De Diario de la errancia. Elogio del viaje (2020, La docta ignorancia)
«Me gusta la frase de un explorador –escrita en el hielo–
cuando moría: ‘no lamento este viaje’».
Georges Bataille
Freud contemplaba incrédulo el paisaje de la Acrópolis: «¿Acaso esto de verdad existe?».
Yo contemplaba el río Duero con la misma incredulidad. Otros paisajes quizás habían sido más deslumbrantes, más majestuosos. Nunca sabemos con exactitud qué tipo de belleza puede conmocionarnos. Imposible también calcular las coordenadas íntimas, subjetivas, que se trazan en el encuentro con esos paisajes. Algo aconteció por fuera de las probabilidades, de lo previsible. Algo me hizo caer desde la cima misma del deleite.
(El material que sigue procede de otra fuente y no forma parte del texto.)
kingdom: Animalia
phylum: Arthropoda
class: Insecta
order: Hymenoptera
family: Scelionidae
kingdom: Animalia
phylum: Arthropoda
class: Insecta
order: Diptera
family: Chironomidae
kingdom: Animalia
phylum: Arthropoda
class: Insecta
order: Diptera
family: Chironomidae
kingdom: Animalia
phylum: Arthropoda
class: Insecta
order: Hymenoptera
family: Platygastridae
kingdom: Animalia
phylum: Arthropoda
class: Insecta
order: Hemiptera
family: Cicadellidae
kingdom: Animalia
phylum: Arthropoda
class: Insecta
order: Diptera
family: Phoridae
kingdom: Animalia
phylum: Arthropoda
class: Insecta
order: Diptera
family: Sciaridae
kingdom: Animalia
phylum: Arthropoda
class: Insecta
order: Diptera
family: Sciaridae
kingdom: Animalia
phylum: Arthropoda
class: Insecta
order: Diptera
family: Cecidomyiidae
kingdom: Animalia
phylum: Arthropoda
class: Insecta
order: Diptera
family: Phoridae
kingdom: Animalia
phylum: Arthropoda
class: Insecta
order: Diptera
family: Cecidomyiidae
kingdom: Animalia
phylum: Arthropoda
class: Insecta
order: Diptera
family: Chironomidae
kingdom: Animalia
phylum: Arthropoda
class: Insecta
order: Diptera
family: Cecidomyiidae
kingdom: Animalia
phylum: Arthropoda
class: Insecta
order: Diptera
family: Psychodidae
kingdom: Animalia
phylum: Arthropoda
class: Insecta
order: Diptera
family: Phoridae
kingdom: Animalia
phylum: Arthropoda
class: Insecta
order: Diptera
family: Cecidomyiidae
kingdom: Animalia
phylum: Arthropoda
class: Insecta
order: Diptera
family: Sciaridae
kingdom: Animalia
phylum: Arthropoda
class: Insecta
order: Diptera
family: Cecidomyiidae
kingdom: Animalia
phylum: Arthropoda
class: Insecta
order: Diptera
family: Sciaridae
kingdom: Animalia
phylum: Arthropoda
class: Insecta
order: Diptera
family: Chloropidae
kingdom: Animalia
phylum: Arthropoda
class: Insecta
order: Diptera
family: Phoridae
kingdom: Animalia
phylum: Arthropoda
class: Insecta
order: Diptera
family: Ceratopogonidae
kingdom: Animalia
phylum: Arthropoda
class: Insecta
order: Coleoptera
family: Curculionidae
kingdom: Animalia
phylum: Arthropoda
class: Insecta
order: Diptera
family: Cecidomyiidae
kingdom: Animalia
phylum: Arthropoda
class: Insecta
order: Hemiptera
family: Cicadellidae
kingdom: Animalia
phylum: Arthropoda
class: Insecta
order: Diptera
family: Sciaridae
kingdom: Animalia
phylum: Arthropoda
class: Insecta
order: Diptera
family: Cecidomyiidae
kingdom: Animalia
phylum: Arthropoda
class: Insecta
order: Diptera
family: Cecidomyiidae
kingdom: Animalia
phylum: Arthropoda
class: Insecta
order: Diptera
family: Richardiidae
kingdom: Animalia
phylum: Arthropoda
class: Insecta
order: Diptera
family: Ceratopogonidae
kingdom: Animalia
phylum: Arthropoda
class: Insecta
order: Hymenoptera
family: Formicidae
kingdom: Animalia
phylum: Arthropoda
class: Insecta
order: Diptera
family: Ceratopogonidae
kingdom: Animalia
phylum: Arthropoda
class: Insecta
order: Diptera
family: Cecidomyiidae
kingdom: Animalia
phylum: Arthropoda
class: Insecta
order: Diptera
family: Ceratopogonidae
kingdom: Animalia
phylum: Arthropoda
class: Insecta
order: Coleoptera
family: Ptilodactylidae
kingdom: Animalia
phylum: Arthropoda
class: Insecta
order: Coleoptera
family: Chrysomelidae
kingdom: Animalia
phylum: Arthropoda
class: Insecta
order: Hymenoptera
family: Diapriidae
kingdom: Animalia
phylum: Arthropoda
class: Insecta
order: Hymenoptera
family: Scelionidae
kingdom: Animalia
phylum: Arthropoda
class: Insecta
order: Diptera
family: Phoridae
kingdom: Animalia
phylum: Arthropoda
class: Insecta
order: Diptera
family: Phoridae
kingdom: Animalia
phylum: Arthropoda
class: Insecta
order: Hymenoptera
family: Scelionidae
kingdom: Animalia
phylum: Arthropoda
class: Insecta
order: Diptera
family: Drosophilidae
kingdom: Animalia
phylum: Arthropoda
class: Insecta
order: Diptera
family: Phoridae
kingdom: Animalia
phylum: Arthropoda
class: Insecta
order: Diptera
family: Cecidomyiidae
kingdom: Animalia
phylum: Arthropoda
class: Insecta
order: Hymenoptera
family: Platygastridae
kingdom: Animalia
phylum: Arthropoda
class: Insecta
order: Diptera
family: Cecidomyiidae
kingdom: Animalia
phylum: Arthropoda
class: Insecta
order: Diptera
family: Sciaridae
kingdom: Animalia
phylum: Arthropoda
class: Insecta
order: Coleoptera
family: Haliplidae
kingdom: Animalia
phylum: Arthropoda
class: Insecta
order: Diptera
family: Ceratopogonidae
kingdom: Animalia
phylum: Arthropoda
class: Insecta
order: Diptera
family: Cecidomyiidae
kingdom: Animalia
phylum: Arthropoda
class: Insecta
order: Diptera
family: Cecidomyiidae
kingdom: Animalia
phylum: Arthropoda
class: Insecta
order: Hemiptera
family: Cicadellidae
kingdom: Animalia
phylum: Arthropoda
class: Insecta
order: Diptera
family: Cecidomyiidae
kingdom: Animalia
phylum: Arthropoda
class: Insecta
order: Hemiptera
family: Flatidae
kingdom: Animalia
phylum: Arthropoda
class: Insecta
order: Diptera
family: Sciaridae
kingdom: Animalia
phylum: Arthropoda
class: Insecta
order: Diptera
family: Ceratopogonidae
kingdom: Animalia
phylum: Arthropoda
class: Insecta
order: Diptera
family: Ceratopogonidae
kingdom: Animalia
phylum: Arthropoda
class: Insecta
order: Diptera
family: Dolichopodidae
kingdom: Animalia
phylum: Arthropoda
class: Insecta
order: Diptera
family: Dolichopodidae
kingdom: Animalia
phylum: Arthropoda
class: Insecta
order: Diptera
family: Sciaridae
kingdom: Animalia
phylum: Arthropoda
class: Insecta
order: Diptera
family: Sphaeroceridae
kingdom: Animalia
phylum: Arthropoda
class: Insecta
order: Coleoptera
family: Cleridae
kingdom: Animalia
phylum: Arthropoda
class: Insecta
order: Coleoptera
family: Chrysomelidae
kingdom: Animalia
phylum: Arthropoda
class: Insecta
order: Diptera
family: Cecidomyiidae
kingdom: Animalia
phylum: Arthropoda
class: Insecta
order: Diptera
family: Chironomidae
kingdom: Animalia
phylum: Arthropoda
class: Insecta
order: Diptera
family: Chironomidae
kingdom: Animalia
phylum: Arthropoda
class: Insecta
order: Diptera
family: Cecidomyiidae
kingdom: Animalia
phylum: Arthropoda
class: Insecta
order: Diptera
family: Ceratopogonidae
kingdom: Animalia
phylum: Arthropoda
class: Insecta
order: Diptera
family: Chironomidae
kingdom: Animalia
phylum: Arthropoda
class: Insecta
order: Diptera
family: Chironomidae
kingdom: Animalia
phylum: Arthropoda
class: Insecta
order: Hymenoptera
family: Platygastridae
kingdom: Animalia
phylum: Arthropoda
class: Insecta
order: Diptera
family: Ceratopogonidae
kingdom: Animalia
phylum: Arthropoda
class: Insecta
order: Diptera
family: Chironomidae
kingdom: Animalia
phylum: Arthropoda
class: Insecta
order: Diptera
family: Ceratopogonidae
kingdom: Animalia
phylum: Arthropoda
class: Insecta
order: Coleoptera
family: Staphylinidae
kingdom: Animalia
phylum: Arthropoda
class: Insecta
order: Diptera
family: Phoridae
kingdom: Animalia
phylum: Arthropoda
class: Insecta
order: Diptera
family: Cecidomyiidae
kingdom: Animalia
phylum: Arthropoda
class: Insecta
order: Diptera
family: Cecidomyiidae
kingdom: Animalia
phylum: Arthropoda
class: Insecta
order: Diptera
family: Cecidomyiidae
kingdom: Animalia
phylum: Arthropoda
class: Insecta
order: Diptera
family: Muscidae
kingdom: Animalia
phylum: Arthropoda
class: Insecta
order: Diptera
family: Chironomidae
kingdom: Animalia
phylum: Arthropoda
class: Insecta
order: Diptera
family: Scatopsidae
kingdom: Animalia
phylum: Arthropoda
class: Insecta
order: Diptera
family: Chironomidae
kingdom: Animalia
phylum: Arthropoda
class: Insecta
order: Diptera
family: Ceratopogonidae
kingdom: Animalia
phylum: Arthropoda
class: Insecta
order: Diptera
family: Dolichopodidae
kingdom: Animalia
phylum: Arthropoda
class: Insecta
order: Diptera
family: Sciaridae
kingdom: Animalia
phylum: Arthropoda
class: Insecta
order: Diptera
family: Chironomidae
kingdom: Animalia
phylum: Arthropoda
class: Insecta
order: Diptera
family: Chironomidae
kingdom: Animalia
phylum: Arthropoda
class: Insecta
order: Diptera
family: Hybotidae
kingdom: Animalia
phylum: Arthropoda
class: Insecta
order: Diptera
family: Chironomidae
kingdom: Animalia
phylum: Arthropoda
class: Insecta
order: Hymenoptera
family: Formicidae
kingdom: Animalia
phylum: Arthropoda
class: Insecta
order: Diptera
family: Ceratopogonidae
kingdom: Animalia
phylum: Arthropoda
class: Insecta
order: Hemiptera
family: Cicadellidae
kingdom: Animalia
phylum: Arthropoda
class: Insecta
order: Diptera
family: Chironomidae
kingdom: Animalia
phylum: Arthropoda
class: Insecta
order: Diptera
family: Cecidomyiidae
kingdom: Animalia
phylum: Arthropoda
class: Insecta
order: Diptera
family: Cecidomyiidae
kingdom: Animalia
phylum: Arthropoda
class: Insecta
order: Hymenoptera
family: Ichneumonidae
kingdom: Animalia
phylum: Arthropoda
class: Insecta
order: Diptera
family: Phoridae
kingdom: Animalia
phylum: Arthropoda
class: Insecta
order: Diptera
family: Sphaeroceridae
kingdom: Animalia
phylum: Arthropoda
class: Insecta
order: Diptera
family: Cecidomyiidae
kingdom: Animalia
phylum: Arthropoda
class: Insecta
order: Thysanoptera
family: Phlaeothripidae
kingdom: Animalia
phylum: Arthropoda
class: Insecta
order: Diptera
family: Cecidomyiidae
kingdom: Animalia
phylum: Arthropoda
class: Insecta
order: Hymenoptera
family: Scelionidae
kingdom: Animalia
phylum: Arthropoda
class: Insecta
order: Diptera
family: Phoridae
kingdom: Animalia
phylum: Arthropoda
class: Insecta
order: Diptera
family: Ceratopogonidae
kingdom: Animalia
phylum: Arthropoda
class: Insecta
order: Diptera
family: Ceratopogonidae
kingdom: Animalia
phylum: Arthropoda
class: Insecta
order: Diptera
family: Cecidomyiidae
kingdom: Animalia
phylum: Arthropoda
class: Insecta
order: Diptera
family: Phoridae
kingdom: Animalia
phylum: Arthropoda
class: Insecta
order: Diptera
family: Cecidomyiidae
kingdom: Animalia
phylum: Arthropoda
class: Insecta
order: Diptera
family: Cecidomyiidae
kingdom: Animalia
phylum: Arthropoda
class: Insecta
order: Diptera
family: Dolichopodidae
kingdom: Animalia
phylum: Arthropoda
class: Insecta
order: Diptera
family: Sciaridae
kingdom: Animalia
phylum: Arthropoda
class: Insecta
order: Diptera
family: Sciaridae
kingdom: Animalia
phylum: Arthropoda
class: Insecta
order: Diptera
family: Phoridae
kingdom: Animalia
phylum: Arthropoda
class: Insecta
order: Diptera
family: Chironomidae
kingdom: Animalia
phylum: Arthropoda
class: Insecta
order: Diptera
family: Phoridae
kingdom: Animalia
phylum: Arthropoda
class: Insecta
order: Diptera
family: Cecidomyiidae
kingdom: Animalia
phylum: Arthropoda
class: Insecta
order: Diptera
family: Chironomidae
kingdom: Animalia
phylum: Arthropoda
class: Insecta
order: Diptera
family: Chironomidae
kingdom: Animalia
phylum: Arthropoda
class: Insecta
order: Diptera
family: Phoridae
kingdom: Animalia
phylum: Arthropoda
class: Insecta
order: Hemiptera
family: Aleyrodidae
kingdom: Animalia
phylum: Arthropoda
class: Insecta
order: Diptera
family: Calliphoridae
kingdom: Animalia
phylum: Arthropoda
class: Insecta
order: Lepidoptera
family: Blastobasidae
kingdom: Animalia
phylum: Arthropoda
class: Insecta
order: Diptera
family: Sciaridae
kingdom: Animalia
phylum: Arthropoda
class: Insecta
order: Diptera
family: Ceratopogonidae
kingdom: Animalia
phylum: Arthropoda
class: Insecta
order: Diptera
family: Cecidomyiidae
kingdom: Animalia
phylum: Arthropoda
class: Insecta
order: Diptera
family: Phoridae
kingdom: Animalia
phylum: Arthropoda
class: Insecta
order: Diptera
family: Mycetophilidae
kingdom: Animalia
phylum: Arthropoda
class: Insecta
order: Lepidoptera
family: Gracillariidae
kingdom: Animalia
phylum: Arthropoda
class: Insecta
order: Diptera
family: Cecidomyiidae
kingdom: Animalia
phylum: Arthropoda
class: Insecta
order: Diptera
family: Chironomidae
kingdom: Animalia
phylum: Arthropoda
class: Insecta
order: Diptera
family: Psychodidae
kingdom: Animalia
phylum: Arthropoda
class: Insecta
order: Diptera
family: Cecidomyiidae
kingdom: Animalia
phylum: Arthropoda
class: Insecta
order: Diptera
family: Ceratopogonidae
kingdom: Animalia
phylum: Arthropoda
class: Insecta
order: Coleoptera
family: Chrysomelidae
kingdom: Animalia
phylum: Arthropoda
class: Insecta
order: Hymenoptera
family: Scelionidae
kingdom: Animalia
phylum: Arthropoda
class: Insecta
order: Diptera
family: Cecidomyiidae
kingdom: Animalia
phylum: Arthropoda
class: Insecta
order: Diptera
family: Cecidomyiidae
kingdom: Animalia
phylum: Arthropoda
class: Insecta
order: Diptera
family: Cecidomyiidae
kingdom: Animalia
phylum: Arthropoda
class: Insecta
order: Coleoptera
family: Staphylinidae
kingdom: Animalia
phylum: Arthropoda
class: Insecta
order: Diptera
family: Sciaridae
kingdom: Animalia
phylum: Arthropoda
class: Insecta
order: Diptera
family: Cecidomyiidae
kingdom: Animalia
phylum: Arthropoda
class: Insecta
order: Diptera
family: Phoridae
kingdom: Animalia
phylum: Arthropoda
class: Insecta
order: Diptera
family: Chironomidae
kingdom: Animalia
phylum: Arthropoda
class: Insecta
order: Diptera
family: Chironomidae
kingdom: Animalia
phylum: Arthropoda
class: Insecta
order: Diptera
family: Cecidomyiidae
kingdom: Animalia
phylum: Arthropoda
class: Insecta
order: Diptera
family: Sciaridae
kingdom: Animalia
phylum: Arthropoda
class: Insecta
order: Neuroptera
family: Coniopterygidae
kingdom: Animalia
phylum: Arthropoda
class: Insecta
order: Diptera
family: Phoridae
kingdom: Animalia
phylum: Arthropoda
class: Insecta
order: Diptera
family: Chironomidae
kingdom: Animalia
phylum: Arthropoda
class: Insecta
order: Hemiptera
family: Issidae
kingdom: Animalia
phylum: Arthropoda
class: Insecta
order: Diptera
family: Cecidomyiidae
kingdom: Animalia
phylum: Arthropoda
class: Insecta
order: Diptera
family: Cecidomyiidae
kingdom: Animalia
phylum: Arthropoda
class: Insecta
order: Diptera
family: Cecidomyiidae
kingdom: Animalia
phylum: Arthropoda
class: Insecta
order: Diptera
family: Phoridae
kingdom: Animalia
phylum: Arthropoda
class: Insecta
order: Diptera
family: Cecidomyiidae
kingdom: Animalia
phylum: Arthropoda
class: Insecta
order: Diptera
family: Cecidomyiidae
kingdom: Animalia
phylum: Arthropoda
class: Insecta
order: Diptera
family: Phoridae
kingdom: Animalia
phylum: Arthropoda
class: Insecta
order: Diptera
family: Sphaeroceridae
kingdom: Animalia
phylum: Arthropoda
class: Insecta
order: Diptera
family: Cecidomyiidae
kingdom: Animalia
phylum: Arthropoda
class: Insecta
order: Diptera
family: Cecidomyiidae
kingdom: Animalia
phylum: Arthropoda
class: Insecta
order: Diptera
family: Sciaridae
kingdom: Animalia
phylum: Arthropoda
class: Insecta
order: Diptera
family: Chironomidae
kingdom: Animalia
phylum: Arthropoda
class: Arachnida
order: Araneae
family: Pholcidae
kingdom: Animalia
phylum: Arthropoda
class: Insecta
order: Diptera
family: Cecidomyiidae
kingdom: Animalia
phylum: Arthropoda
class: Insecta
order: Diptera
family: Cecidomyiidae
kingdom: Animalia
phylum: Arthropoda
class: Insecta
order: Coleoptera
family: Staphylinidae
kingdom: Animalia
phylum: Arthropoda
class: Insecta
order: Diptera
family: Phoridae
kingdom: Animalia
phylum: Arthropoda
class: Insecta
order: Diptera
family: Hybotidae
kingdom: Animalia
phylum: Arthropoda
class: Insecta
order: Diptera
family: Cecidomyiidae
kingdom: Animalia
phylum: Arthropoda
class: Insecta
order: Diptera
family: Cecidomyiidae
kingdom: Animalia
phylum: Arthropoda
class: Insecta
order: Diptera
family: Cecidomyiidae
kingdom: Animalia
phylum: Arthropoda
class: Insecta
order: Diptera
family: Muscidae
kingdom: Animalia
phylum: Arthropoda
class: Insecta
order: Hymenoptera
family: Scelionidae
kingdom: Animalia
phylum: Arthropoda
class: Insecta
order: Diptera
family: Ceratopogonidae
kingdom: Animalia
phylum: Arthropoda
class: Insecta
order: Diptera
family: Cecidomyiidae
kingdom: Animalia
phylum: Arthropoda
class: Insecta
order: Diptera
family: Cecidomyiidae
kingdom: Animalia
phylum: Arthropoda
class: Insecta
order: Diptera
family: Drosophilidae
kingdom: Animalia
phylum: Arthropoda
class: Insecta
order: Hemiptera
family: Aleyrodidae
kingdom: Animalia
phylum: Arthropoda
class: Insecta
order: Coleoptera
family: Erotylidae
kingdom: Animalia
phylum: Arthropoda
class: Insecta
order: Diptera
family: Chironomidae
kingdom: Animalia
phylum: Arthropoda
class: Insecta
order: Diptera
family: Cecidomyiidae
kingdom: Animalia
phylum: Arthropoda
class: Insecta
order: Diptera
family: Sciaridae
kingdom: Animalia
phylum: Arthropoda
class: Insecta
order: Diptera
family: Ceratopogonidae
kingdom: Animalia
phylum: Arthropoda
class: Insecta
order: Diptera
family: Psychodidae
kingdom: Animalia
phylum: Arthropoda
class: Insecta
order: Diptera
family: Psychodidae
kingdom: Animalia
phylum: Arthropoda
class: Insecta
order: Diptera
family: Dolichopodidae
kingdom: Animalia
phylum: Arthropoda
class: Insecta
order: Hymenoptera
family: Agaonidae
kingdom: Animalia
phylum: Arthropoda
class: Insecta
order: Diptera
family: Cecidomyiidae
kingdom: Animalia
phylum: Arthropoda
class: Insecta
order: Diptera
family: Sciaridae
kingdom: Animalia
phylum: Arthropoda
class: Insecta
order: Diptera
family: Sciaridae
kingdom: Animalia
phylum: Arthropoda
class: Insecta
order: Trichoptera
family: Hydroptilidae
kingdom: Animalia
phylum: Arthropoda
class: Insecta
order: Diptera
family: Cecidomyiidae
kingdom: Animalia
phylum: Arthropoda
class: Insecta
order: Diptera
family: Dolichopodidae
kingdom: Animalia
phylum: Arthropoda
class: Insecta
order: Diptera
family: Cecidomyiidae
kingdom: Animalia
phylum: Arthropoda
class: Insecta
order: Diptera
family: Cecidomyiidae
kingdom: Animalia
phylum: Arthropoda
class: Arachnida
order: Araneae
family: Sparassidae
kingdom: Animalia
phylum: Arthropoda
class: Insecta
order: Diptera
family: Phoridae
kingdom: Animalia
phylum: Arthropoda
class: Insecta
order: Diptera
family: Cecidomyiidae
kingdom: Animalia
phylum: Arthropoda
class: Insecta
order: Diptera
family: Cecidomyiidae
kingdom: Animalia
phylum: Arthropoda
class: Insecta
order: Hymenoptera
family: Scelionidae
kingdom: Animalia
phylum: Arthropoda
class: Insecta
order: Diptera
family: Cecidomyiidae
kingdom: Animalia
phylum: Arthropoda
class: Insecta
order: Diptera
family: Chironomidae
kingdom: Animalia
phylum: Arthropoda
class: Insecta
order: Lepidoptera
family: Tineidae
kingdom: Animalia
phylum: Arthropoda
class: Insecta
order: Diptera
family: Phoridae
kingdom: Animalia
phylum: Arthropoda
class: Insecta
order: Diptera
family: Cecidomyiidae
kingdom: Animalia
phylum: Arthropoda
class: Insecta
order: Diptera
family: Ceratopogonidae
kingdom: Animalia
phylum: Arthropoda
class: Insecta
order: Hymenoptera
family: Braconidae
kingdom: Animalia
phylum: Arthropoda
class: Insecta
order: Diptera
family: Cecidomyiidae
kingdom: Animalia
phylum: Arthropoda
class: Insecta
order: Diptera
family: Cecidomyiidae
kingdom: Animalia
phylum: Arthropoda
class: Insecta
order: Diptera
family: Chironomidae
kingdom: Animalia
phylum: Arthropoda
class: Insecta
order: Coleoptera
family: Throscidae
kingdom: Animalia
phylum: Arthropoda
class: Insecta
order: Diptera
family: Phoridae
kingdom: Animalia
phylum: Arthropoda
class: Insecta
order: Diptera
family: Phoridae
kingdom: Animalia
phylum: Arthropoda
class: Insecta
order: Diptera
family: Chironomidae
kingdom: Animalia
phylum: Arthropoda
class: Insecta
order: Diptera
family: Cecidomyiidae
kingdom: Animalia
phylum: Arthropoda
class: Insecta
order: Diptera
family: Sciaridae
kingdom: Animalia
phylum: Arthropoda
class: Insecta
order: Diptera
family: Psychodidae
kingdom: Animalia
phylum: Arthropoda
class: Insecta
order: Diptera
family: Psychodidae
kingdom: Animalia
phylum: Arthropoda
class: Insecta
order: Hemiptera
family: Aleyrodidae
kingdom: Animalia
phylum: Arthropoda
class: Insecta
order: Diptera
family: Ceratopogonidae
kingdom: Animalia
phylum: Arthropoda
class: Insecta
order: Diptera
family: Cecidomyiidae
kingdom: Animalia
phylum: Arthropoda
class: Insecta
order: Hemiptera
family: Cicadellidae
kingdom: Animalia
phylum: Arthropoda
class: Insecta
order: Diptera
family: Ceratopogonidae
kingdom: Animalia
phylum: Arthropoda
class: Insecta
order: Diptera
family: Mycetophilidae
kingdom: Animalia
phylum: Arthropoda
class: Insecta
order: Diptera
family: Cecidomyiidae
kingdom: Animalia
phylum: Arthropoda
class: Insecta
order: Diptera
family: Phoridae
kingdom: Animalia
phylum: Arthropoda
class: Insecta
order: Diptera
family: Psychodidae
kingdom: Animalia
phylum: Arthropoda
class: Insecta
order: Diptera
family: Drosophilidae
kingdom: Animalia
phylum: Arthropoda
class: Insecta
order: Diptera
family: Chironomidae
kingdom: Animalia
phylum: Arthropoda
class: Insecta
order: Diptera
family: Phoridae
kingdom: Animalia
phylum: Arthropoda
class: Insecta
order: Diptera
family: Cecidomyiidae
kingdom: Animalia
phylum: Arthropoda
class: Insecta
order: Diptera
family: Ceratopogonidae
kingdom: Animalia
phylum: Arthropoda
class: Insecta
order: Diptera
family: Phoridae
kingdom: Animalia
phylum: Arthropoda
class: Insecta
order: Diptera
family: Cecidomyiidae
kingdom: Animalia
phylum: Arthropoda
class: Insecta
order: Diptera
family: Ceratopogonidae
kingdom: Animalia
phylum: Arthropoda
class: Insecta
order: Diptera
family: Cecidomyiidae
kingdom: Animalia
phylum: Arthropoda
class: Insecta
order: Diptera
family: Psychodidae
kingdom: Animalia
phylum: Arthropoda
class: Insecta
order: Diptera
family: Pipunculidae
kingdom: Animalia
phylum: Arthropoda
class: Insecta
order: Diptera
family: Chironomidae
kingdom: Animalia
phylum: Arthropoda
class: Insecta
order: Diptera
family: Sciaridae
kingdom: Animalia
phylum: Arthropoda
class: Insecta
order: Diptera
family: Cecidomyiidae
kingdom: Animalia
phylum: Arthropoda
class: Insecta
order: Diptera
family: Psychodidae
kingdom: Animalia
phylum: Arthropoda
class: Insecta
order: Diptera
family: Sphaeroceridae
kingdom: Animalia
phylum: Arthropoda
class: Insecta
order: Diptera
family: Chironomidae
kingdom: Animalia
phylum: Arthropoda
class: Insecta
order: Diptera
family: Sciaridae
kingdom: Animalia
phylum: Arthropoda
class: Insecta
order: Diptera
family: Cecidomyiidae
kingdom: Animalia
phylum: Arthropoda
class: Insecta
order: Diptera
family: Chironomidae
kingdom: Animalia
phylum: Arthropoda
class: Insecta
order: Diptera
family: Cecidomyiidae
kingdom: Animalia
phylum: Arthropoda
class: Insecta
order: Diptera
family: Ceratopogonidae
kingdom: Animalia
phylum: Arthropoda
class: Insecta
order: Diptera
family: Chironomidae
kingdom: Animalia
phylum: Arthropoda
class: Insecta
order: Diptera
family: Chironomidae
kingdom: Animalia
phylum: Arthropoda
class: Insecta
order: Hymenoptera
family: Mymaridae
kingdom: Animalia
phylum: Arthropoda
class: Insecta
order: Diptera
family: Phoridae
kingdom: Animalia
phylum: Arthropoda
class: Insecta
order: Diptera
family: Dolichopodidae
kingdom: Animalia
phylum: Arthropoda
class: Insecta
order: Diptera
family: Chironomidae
Si el río nunca es el mismo, tampoco lo es quien lo contempla. Frente al río Duero, yo no era la misma que había mojado los pies con cautela religiosa en el río Arrayanes, ni la que había naufragado en la orilla del Sena.
¿Había llegado, como Freud, demasiado lejos? ¿Se trataba, acaso, del cumplimiento de «un deseo de intensidad avasalladora»? ¿Qué fue, para mí, un padre en ese instante de extravío?
Las preguntas fueron otras: cómo se enloquece en tierra extranjera, cómo regresar desde ese lugar al que me precipitaba. La respuesta frente a la locura siempre es la huida. Yo corrí. Tropecé cuesta arriba, por las calles empedradas y empinadas que me devolvían a la ciudad. Busqué amparo de la inmensidad. Del río infinito que se abría frente a mí.
Viajar es siempre imposible. Viajar es nadar contra la corriente, contra todo pronóstico. Viajar es siempre llegar demasiado lejos. Viajar es, también, el peligro de no saber cómo volver. Pero nunca lamentar el viaje.